____ STORED DATA
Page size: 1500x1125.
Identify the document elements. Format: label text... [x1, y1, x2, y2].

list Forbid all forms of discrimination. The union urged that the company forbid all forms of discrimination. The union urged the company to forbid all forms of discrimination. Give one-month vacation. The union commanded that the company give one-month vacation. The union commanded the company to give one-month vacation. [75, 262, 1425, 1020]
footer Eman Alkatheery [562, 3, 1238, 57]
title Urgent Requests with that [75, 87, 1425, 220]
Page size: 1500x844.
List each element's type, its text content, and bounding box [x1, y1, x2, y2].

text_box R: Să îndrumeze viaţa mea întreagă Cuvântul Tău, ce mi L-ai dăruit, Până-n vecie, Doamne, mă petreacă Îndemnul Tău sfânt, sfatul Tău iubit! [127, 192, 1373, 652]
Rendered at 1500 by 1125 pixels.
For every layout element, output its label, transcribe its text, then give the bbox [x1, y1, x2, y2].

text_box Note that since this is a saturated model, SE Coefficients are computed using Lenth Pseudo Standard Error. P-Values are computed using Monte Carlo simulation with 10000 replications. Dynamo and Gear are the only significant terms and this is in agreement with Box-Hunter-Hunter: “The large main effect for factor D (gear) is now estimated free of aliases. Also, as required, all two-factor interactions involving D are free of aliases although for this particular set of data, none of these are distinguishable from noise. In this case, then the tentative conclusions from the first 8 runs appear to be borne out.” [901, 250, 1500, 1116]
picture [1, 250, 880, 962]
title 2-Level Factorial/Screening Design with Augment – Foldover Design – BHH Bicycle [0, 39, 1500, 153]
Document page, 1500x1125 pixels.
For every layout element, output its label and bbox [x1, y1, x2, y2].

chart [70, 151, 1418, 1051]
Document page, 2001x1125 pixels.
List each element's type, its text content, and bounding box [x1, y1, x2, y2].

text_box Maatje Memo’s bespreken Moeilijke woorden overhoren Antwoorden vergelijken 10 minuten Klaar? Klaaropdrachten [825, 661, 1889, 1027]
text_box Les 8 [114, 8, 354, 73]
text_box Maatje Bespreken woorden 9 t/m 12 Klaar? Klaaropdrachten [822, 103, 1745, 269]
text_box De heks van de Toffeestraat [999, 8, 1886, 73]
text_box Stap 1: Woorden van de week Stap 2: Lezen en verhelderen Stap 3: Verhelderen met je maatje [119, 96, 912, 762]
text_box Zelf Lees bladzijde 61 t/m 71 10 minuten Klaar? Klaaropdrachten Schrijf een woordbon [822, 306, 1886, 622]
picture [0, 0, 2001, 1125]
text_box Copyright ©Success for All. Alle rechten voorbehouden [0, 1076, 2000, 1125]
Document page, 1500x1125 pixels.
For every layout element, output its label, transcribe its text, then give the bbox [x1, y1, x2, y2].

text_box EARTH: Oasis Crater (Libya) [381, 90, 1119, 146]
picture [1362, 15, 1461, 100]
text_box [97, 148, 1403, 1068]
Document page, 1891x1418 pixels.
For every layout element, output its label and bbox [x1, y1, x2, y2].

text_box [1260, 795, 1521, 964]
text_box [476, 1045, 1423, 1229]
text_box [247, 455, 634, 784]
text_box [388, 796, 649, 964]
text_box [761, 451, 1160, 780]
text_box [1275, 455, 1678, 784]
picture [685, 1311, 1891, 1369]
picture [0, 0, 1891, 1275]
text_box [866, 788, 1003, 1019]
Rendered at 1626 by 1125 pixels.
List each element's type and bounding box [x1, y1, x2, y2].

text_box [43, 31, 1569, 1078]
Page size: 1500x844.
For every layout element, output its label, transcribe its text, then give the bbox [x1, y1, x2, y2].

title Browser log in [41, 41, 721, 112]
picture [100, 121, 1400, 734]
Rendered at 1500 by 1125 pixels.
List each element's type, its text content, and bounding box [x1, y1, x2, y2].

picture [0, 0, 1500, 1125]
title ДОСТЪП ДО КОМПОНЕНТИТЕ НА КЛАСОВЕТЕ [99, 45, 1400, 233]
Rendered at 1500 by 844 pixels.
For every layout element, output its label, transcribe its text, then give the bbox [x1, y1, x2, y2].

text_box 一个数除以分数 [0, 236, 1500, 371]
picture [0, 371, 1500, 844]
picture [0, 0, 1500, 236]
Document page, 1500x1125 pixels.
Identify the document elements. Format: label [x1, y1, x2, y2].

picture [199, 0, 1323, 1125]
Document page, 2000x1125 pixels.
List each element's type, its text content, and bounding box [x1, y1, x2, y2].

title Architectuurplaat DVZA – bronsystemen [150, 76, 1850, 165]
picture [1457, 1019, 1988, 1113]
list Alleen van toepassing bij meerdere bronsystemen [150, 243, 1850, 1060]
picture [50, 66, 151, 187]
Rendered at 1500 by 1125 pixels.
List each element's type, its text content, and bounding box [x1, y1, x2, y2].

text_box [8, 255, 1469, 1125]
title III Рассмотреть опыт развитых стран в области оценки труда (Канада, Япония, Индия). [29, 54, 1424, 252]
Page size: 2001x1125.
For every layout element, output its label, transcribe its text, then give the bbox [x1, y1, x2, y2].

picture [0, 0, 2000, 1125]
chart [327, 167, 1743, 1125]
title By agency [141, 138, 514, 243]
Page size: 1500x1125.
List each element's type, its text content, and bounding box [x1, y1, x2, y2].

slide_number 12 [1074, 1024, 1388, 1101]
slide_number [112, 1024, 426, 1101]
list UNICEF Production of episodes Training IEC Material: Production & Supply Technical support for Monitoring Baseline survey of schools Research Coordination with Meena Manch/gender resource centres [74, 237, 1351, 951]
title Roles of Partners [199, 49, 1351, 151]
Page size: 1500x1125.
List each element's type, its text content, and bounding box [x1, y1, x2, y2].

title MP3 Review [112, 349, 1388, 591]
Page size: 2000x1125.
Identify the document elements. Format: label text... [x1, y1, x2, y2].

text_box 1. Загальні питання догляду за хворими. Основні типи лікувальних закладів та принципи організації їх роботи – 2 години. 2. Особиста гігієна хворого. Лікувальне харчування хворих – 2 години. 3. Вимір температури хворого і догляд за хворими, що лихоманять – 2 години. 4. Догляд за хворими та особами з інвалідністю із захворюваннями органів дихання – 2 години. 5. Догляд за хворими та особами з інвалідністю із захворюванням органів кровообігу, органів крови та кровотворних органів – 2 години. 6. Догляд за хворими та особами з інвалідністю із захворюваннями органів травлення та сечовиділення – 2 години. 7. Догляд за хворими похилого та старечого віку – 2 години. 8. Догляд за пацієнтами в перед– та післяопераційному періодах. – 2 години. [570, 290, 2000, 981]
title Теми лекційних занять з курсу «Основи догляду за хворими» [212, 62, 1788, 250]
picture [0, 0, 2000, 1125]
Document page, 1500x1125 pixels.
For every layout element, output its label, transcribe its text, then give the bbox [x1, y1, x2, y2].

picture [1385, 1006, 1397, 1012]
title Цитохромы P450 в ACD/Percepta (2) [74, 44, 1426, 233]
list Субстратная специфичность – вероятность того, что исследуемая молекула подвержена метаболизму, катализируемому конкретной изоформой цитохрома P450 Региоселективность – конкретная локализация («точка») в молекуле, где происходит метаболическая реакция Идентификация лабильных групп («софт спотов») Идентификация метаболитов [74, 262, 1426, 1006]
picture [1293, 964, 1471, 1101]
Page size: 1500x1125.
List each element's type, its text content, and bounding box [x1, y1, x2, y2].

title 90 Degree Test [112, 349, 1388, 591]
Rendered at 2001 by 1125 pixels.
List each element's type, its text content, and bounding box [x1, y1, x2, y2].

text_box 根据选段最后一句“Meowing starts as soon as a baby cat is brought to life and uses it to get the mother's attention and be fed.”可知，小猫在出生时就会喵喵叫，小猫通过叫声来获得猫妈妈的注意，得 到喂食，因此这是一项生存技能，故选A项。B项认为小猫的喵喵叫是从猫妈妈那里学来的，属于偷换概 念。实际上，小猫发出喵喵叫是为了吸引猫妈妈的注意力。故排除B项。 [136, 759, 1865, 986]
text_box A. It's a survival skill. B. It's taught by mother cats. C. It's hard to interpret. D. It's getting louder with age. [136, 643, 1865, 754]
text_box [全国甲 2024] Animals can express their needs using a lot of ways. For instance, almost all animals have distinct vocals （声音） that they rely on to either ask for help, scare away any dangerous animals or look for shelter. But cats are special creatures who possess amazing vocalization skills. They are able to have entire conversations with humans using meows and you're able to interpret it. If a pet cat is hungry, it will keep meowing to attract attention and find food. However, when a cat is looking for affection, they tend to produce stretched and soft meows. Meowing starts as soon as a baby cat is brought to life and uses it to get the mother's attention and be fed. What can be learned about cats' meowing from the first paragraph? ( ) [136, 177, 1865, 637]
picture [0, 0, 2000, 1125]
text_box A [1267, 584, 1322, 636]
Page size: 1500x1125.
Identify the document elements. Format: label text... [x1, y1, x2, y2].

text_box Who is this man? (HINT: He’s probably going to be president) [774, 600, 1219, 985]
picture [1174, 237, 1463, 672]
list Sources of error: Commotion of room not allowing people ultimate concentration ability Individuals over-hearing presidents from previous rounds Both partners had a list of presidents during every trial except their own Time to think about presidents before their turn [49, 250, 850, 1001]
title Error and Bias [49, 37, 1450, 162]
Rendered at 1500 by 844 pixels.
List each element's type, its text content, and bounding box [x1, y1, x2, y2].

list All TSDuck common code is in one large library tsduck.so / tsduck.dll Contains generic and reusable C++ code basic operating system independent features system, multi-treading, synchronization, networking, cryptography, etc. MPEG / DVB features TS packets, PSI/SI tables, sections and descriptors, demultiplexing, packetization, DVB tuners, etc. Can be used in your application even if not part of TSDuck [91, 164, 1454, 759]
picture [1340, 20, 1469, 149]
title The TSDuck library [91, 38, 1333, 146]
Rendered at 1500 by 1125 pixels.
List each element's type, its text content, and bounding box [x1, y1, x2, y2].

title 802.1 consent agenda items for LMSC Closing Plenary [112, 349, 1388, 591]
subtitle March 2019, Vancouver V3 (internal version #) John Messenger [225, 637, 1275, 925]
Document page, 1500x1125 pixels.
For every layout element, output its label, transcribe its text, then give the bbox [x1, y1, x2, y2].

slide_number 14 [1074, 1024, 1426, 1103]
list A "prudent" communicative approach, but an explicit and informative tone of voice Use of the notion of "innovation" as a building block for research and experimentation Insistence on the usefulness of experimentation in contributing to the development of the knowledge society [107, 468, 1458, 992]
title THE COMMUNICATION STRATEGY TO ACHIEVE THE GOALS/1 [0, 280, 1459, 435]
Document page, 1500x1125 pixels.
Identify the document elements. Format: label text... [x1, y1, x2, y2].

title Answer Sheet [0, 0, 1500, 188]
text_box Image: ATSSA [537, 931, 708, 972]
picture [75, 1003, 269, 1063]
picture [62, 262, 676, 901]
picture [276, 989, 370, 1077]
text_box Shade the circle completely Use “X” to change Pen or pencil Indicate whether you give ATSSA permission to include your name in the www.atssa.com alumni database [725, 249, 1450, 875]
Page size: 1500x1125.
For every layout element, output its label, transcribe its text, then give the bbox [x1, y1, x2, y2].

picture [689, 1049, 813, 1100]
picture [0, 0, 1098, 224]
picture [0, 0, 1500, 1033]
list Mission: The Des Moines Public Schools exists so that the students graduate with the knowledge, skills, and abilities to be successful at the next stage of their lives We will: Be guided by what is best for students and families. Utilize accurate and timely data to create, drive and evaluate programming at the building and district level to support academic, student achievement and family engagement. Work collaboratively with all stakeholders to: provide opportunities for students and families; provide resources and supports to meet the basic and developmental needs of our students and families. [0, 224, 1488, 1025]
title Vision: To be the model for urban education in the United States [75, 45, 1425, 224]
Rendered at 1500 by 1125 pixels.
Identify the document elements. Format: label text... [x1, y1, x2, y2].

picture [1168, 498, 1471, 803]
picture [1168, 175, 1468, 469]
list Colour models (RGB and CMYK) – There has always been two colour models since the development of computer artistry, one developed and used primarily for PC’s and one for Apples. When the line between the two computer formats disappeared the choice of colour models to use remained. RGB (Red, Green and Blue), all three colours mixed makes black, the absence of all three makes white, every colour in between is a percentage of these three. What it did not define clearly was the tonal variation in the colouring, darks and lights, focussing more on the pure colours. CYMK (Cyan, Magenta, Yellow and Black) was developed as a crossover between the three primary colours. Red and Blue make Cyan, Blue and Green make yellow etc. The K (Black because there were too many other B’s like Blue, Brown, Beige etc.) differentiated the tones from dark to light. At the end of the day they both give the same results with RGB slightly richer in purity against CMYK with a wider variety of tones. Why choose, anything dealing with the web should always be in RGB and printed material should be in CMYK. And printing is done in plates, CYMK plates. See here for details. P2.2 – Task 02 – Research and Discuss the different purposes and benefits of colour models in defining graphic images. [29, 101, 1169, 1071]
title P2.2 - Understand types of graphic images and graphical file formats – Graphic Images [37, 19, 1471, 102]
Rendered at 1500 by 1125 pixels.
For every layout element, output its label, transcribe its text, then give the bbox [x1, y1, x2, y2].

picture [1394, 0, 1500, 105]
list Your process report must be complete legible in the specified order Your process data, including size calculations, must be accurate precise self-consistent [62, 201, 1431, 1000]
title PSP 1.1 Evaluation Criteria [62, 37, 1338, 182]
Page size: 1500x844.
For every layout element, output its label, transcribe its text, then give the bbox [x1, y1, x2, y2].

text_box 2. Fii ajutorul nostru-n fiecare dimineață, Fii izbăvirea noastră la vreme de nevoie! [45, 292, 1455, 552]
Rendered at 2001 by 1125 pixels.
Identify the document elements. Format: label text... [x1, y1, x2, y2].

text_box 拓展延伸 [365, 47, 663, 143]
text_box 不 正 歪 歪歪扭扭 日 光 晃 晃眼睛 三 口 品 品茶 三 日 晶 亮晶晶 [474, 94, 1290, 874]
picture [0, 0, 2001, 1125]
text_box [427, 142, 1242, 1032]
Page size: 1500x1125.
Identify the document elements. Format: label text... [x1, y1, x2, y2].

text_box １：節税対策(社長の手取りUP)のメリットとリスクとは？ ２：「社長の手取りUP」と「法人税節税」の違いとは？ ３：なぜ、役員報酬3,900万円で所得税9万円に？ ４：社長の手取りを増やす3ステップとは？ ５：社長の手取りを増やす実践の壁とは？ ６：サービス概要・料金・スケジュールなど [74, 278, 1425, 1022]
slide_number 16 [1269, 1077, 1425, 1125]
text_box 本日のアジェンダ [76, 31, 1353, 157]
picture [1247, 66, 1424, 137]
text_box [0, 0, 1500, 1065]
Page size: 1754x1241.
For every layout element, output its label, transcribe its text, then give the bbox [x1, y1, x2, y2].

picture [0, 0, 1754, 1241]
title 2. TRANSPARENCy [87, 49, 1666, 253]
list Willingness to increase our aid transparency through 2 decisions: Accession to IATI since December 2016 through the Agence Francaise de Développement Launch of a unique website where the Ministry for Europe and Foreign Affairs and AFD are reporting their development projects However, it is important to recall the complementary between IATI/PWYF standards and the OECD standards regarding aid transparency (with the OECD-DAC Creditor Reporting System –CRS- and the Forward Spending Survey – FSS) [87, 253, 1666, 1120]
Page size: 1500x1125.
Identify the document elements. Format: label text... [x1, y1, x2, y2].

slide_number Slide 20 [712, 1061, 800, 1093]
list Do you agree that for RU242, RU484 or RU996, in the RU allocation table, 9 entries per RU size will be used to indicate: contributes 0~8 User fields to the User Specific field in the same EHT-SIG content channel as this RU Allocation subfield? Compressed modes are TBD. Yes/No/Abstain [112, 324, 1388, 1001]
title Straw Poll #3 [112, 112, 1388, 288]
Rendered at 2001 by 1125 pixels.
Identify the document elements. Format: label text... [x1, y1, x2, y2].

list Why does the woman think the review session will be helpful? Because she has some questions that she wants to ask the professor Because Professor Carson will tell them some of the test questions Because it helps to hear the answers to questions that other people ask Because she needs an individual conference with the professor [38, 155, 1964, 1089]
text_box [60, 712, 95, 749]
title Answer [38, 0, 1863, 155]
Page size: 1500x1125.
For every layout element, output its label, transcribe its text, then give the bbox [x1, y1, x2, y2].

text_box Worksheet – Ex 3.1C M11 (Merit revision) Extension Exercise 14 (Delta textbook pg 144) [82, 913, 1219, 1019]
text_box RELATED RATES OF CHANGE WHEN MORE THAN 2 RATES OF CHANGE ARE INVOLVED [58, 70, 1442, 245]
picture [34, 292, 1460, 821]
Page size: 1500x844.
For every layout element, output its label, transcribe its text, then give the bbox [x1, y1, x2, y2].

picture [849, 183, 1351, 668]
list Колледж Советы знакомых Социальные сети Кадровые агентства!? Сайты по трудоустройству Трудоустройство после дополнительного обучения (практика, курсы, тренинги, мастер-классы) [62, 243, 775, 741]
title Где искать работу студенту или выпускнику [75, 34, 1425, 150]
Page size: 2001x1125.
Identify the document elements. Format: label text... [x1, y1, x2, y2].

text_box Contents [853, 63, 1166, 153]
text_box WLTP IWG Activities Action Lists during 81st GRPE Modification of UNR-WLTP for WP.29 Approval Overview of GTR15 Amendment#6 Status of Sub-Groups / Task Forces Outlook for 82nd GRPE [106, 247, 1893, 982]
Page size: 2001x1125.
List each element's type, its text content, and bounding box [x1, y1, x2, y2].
________
WHAT THE EXERCISE ASKS: Given the records above, return exactly the lines starting at the line containing "Document page, 1891x1418 pixels." and ending at the line containing "Document page, 2000x1125 pixels.", including both.

YOUR RESPONSE:
Document page, 1891x1418 pixels.
For every layout element, output its label and bbox [x1, y1, x2, y2].

text_box [1260, 795, 1521, 964]
text_box [476, 1045, 1423, 1229]
text_box [247, 455, 634, 784]
text_box [388, 796, 649, 964]
text_box [761, 451, 1160, 780]
text_box [1275, 455, 1678, 784]
picture [685, 1311, 1891, 1369]
picture [0, 0, 1891, 1275]
text_box [866, 788, 1003, 1019]
Rendered at 1626 by 1125 pixels.
List each element's type and bounding box [x1, y1, x2, y2].

text_box [43, 31, 1569, 1078]
Page size: 1500x844.
For every layout element, output its label, transcribe its text, then give the bbox [x1, y1, x2, y2].

title Browser log in [41, 41, 721, 112]
picture [100, 121, 1400, 734]
Rendered at 1500 by 1125 pixels.
List each element's type, its text content, and bounding box [x1, y1, x2, y2].

picture [0, 0, 1500, 1125]
title ДОСТЪП ДО КОМПОНЕНТИТЕ НА КЛАСОВЕТЕ [99, 45, 1400, 233]
Rendered at 1500 by 844 pixels.
For every layout element, output its label, transcribe its text, then give the bbox [x1, y1, x2, y2].

text_box 一个数除以分数 [0, 236, 1500, 371]
picture [0, 371, 1500, 844]
picture [0, 0, 1500, 236]
Document page, 1500x1125 pixels.
Identify the document elements. Format: label [x1, y1, x2, y2].

picture [199, 0, 1323, 1125]
Document page, 2000x1125 pixels.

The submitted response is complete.